Building the business case: Survival meets strategy
Here’s a proposal your CFO can support: Fragmented systems cost money, create risk, and hinder innovation. Integrated systems reduce errors, improve compliance, and unlock AI-enabled insights that impact revenue, retention, and productivity.
Relate it to CEO priorities: Transformation is not optional, and AI is part of that. But AI without a solid foundation is a false start. Present the figures—HR transactions 90% faster, 81% less time spent processing HR tickets, 10% increase in retention—and link them to outcomes that matter: quicker workforce planning, improved employee engagement, and fewer compliance fines.
What changes first—and what changes next
Start small. Select two or three AI use cases that address genuine pain points and provide quick wins. Perhaps it’s an employee-facing assistant for policy enquiries. Perhaps it’s manager quick actions in Teams. Pair each with clear success metrics: time saved, accuracy improved, tickets reduced.

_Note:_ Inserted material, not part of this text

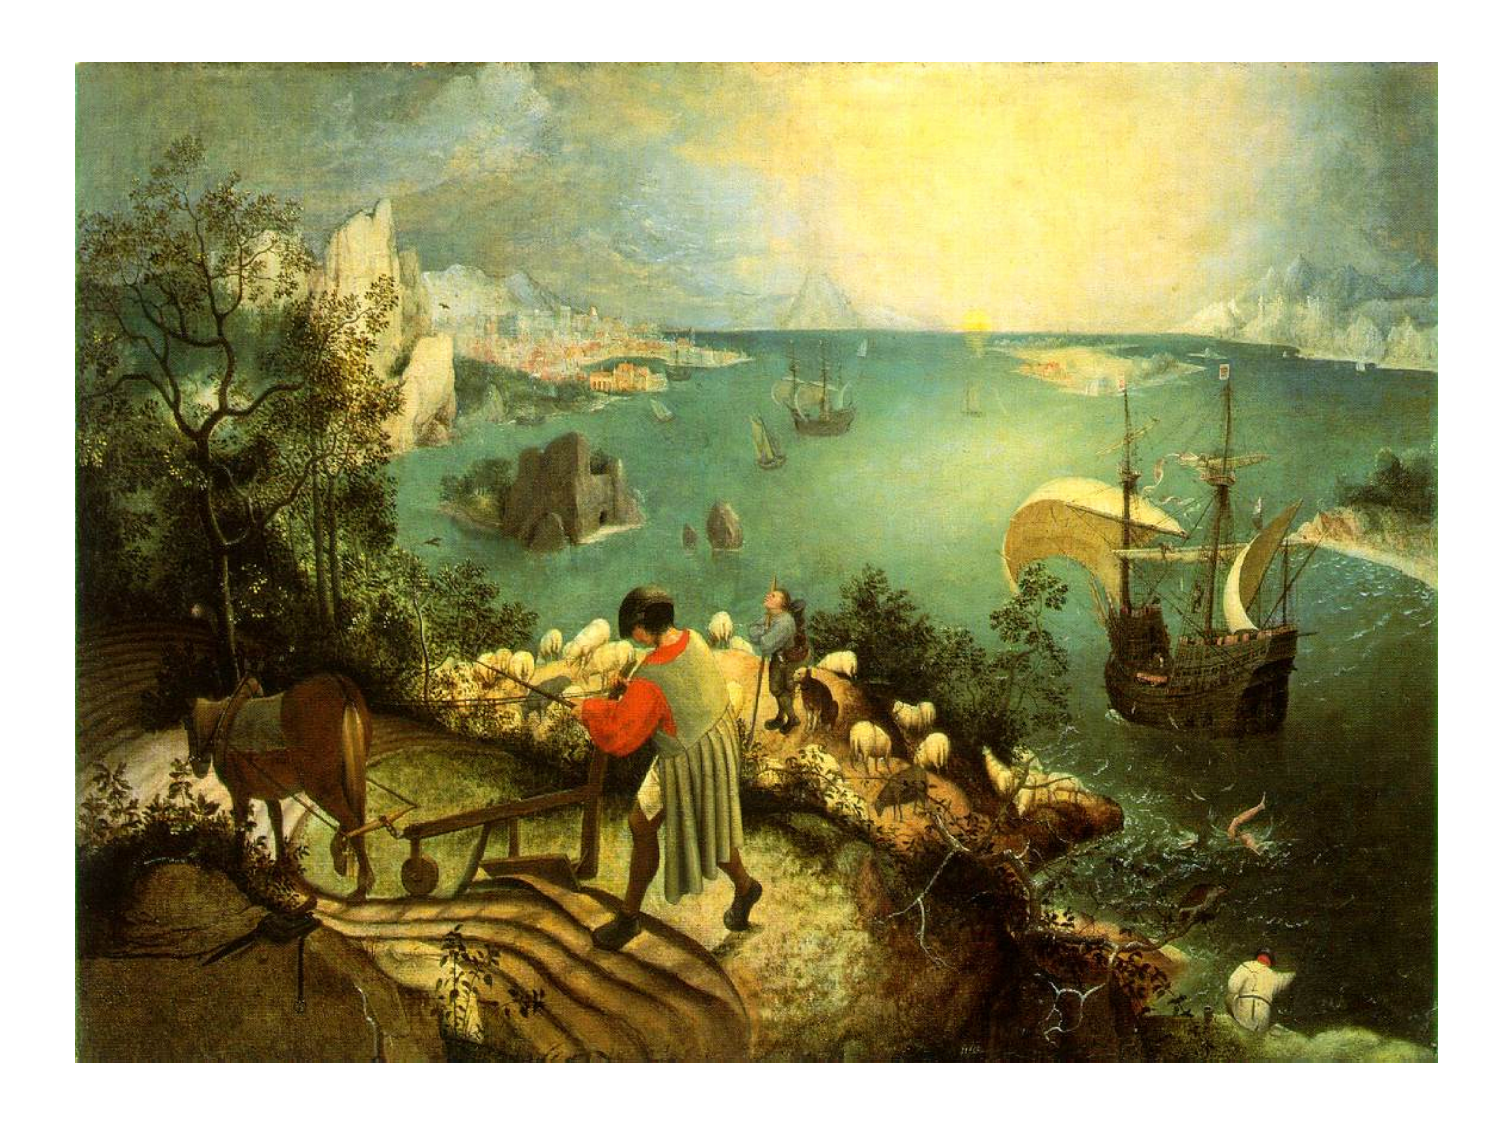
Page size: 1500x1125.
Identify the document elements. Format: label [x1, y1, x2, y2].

picture [74, 62, 1438, 1063]
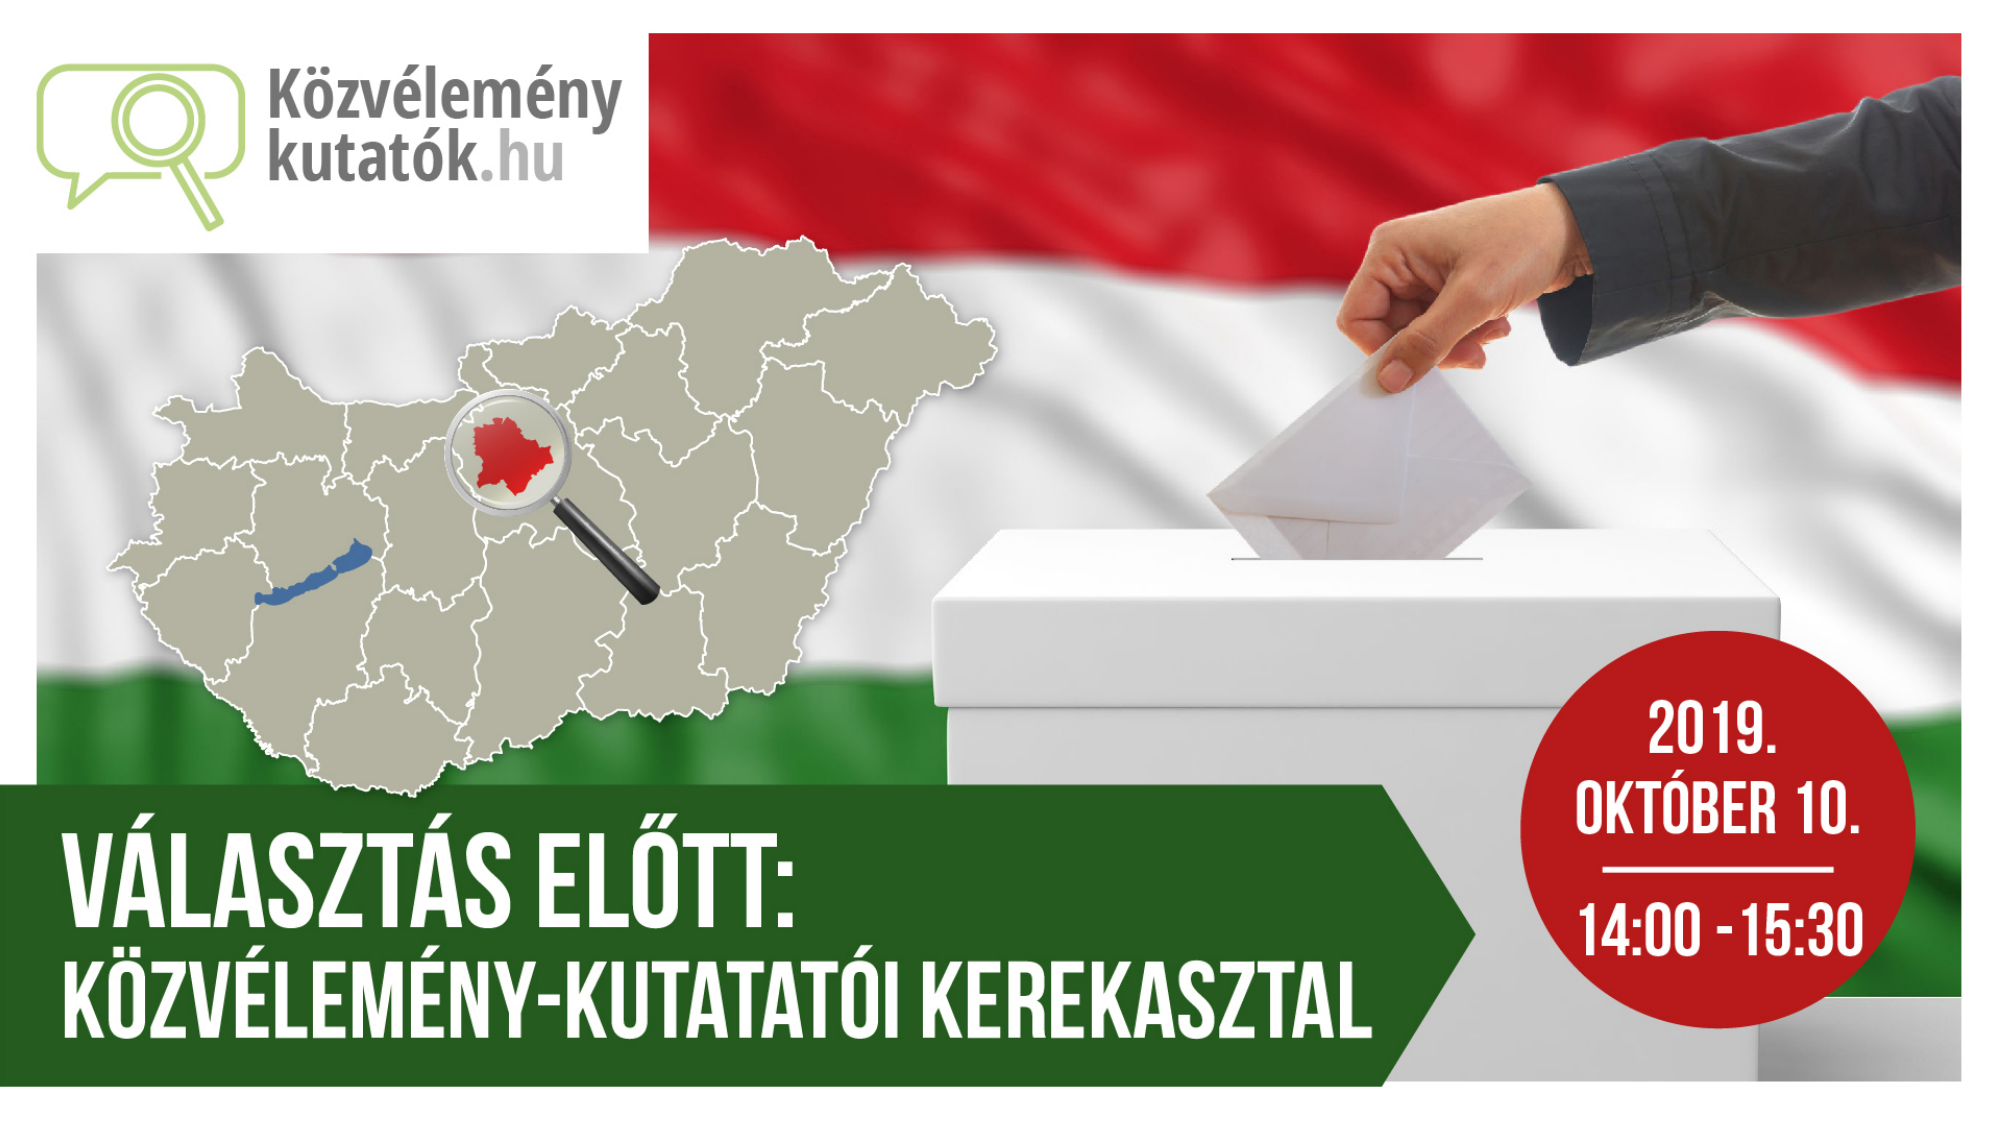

Then scale up. Progress into analytics, workforce planning, and skills intelligence—but only when your data is clean and your foundation is robust. Throughout, keep the human element front and centre. AI should explain its answers, cite sources, and support, not replace, human judgement.
The bottom line
AI will not replace the human side of HR: leadership, empathy, fairness. And without a strong foundation, it cannot deliver on its promise. According to The Josh Bersin Company report, the quickest way forward is to simplify and integrate your core systems, then layer AI where it makes work easier and decisions more intelligent.
Do that, and HR ceases to be a back-office function. It becomes a strategic driver of organisational transformation—market by market, team by team.